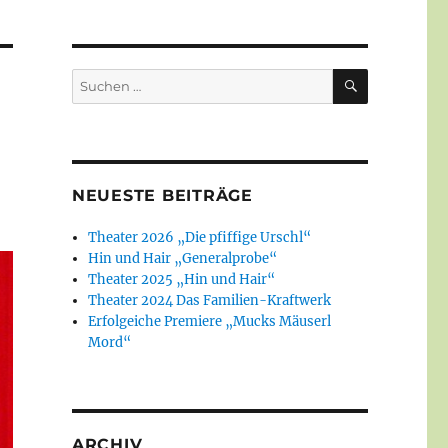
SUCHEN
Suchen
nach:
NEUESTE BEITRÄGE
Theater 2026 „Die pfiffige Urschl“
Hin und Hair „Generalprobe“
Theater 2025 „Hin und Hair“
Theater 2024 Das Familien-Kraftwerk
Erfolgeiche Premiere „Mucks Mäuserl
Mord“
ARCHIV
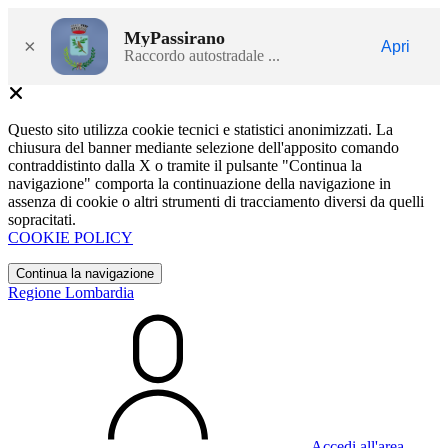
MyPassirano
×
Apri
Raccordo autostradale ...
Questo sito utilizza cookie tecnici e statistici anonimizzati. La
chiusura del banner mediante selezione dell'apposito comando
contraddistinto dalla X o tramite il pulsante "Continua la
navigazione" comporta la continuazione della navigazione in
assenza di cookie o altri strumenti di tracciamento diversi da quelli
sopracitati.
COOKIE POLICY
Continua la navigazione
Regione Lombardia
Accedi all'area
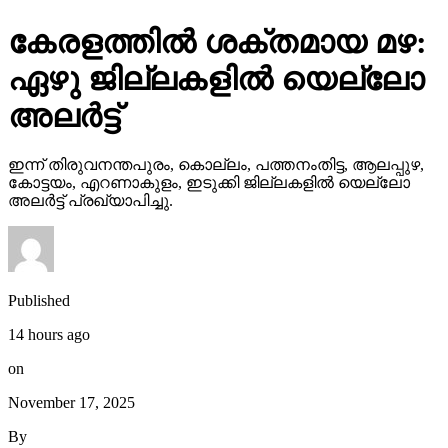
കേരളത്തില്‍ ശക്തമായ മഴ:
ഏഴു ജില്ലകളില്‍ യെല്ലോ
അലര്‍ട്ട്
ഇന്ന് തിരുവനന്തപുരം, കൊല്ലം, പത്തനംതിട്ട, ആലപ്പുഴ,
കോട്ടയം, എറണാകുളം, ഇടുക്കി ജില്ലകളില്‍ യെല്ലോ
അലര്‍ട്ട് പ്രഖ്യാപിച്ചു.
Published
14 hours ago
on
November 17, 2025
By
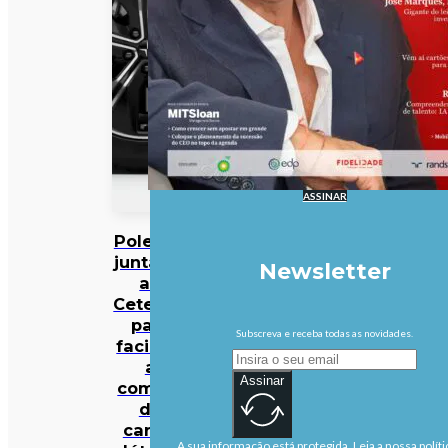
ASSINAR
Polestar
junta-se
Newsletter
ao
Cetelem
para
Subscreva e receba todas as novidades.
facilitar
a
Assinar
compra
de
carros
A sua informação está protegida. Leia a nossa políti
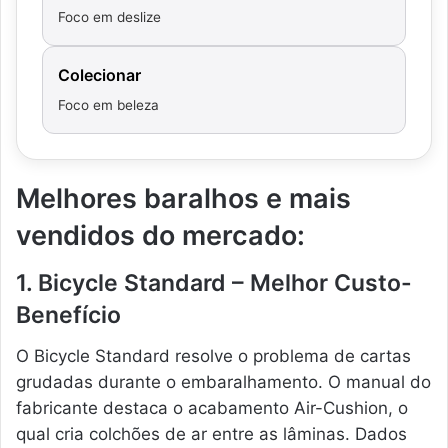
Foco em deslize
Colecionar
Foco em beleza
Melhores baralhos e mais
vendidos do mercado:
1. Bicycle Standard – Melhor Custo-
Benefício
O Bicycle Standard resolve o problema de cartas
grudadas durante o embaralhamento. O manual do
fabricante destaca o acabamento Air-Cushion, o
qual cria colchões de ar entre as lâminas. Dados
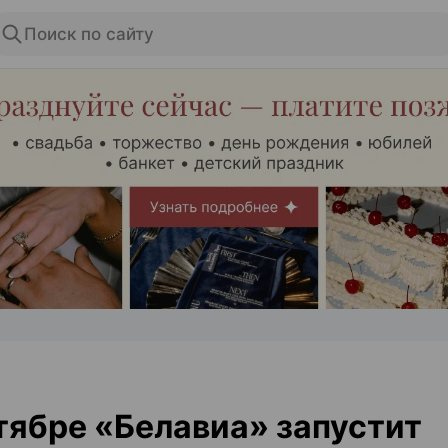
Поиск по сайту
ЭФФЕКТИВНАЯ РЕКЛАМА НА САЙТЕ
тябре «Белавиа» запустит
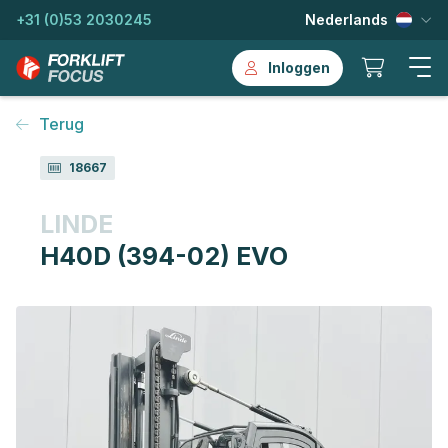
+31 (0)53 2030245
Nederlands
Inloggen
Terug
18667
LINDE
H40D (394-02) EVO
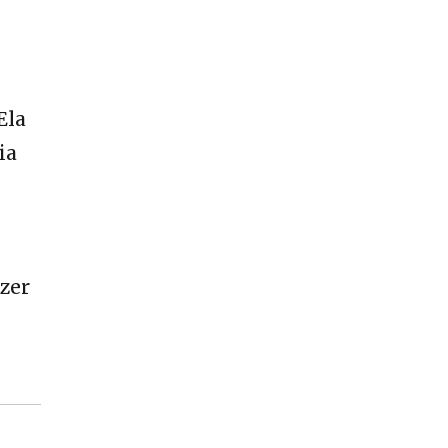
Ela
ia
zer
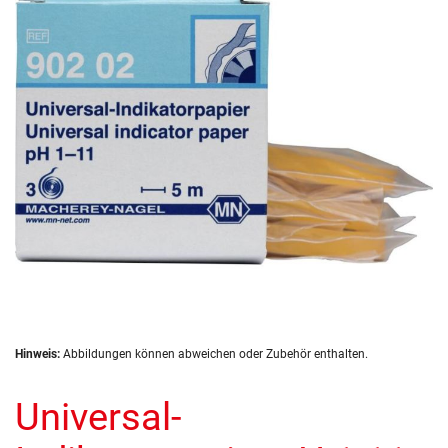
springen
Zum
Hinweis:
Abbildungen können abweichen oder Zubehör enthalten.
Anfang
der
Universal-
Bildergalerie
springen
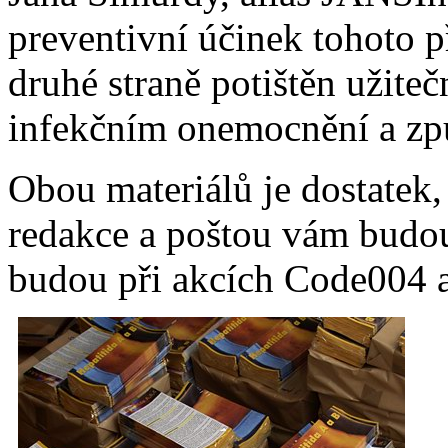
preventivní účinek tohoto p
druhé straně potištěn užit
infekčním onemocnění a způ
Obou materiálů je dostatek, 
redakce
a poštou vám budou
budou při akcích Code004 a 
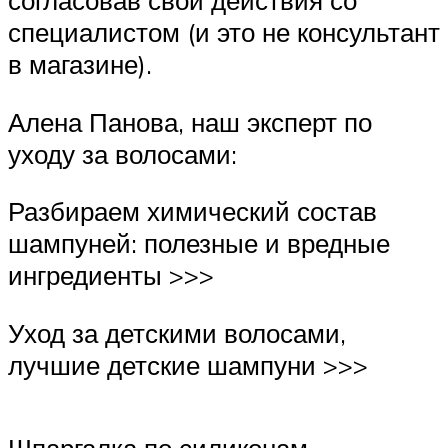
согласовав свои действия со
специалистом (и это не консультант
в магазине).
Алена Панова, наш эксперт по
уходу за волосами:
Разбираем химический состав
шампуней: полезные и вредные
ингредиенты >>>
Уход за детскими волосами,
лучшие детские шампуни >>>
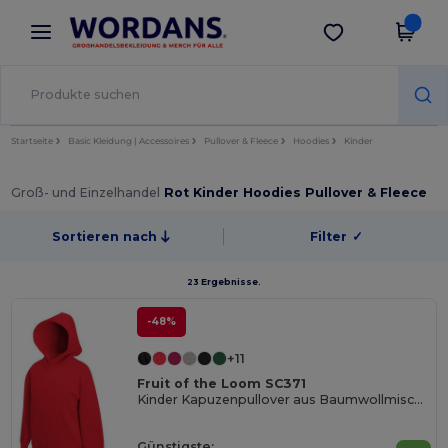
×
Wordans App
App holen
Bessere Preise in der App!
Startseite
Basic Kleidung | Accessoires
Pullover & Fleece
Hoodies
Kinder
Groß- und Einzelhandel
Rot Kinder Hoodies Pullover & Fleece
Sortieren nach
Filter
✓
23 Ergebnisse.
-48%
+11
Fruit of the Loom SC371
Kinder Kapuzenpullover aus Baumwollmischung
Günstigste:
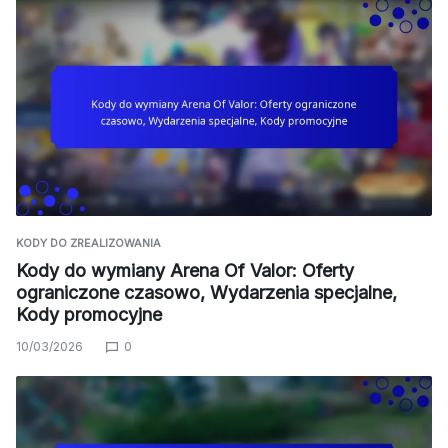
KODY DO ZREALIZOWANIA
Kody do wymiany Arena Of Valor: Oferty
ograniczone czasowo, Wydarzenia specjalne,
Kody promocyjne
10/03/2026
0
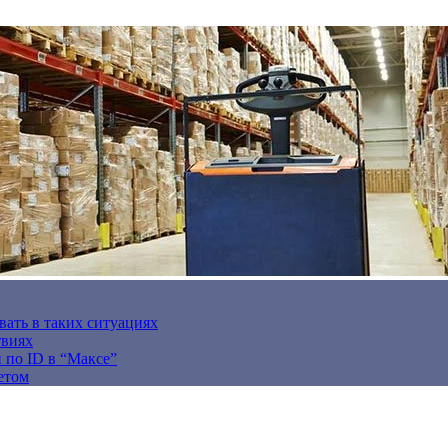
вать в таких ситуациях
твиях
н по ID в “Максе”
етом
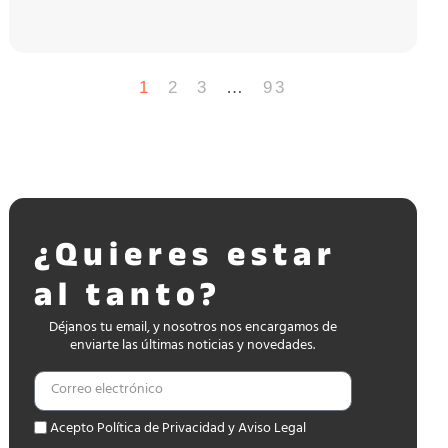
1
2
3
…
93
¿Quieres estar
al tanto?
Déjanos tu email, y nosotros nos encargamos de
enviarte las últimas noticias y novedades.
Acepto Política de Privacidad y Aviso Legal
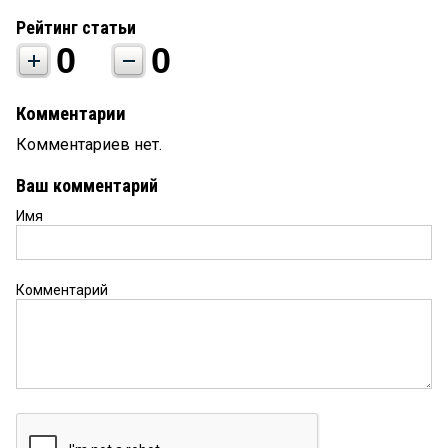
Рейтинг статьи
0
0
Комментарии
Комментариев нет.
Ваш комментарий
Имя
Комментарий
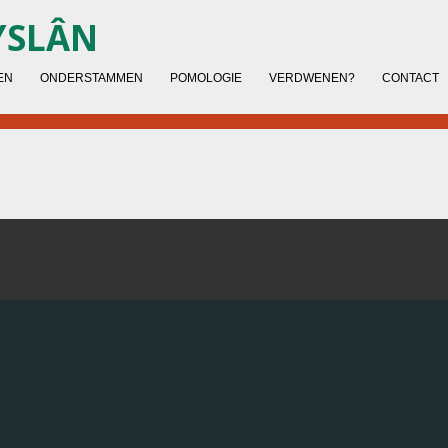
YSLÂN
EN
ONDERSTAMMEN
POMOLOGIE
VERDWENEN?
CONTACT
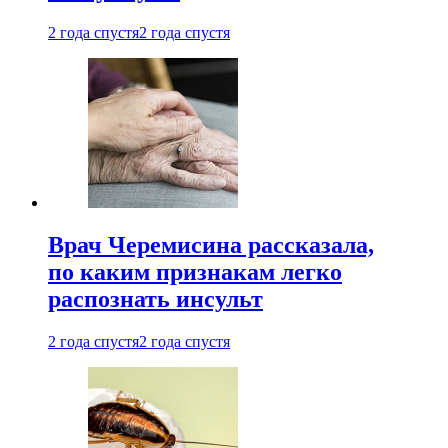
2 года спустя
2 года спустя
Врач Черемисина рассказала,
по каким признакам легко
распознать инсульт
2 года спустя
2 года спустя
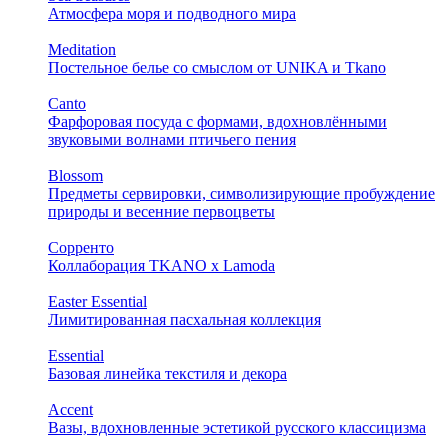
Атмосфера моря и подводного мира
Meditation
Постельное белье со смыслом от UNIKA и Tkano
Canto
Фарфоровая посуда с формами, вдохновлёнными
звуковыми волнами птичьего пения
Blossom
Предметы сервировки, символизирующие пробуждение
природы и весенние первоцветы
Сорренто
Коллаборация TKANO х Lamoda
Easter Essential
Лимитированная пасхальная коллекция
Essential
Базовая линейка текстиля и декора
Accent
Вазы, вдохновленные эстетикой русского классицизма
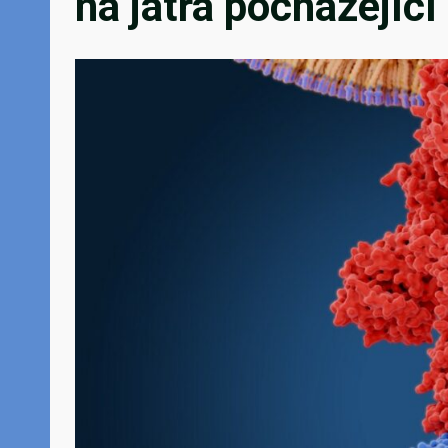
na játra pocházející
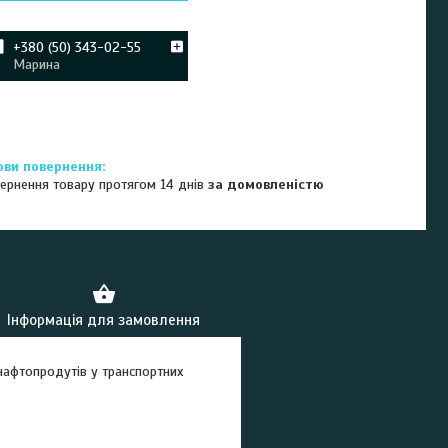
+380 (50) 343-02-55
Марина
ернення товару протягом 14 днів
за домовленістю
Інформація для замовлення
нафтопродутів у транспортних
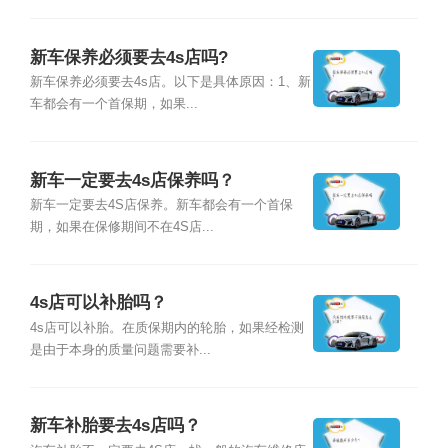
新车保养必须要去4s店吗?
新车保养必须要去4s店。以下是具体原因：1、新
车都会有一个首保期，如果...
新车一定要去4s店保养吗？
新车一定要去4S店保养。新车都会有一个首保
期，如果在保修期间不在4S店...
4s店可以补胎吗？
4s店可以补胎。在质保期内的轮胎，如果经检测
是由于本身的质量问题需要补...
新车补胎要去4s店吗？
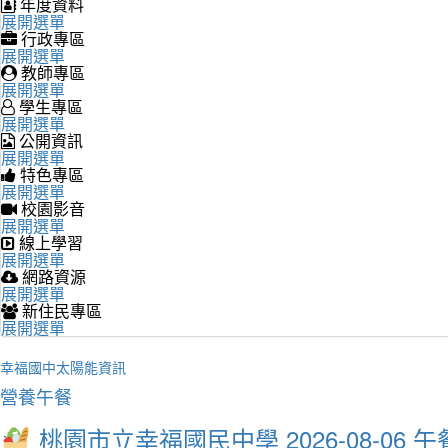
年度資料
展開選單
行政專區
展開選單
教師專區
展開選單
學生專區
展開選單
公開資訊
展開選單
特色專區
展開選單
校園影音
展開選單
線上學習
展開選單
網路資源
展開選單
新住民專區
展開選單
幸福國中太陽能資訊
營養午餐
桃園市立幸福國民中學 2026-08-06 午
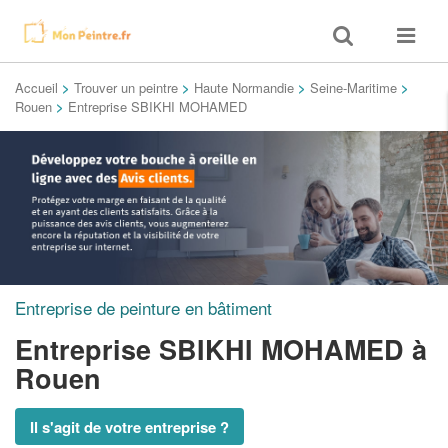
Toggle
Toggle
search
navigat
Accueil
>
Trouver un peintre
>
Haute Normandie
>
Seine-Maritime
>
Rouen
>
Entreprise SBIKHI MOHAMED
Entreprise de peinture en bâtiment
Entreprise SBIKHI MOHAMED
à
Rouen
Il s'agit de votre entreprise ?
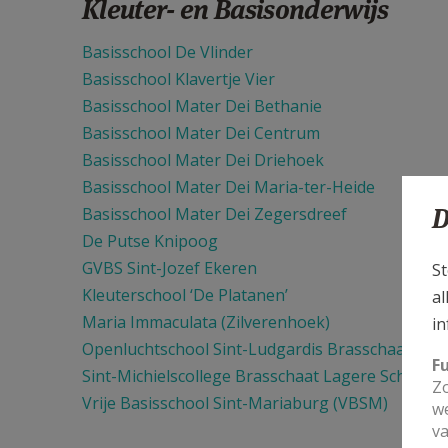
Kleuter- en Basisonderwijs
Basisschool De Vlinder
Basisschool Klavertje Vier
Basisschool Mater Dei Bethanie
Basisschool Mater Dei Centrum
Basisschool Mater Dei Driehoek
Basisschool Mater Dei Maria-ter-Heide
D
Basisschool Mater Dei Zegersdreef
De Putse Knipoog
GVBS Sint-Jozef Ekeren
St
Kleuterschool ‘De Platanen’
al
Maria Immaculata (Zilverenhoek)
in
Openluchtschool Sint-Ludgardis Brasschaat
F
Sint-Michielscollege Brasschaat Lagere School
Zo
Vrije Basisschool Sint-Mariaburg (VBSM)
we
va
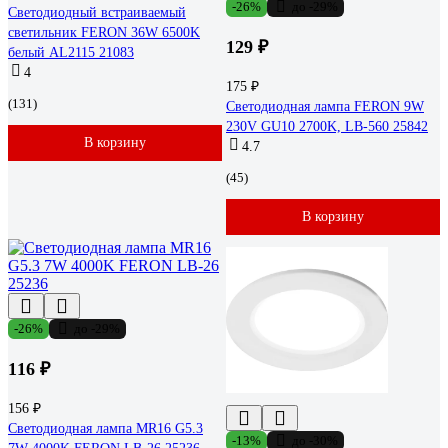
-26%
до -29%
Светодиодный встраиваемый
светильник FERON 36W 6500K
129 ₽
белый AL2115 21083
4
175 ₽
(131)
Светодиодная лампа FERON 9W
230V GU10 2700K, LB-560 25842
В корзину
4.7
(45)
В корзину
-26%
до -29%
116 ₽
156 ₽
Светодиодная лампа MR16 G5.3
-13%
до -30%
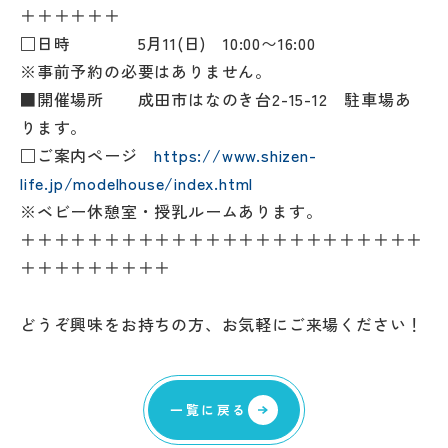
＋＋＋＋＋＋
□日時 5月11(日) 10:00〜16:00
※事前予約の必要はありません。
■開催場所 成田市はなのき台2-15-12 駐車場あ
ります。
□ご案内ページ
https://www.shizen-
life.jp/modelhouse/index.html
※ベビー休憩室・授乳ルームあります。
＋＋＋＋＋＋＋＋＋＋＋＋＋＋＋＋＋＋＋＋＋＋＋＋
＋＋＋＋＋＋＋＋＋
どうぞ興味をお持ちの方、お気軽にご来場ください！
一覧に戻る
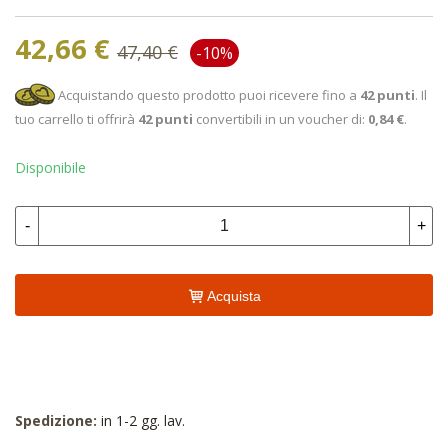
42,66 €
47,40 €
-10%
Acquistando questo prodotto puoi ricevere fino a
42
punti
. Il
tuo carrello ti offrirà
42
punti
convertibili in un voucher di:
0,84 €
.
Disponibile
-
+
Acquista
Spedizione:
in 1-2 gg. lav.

▬▬▬

> [TASK]: Transcribe, word for word, the stretch of lines in the data above from the one with "Subscreva e receba todas as novidades." through the one with "специалистом (и это не консультант"; omit all pictures.

> [THE ANSWER]:
Subscreva e receba todas as novidades.
facilitar
a
Assinar
compra
de
carros
A sua informação está protegida. Leia a nossa políti
Foco em deslize
Colecionar
Foco em beleza
Melhores baralhos e mais
vendidos do mercado:
1. Bicycle Standard – Melhor Custo-
Benefício
O Bicycle Standard resolve o problema de cartas
grudadas durante o embaralhamento. O manual do
fabricante destaca o acabamento Air-Cushion, o
qual cria colchões de ar entre as lâminas. Dados
Поиск по сайту
ЭФФЕКТИВНАЯ РЕКЛАМА НА САЙТЕ
тябре «Белавиа» запустит
+31 (0)53 2030245
Nederlands
Inloggen
Terug
18667
LINDE
H40D (394-02) EVO
Ela
ia
zer
springen
Zum
Hinweis:
Abbildungen können abweichen oder Zubehör enthalten.
Anfang
der
Universal-
Bildergalerie
springen
preventivní účinek tohoto p
druhé straně potištěn užit
infekčním onemocnění a způ
Obou materiálů je dostatek, 
redakce
a poštou vám budou
budou při akcích Code004 a 
согласовав свои действия со
специалистом (и это не консультант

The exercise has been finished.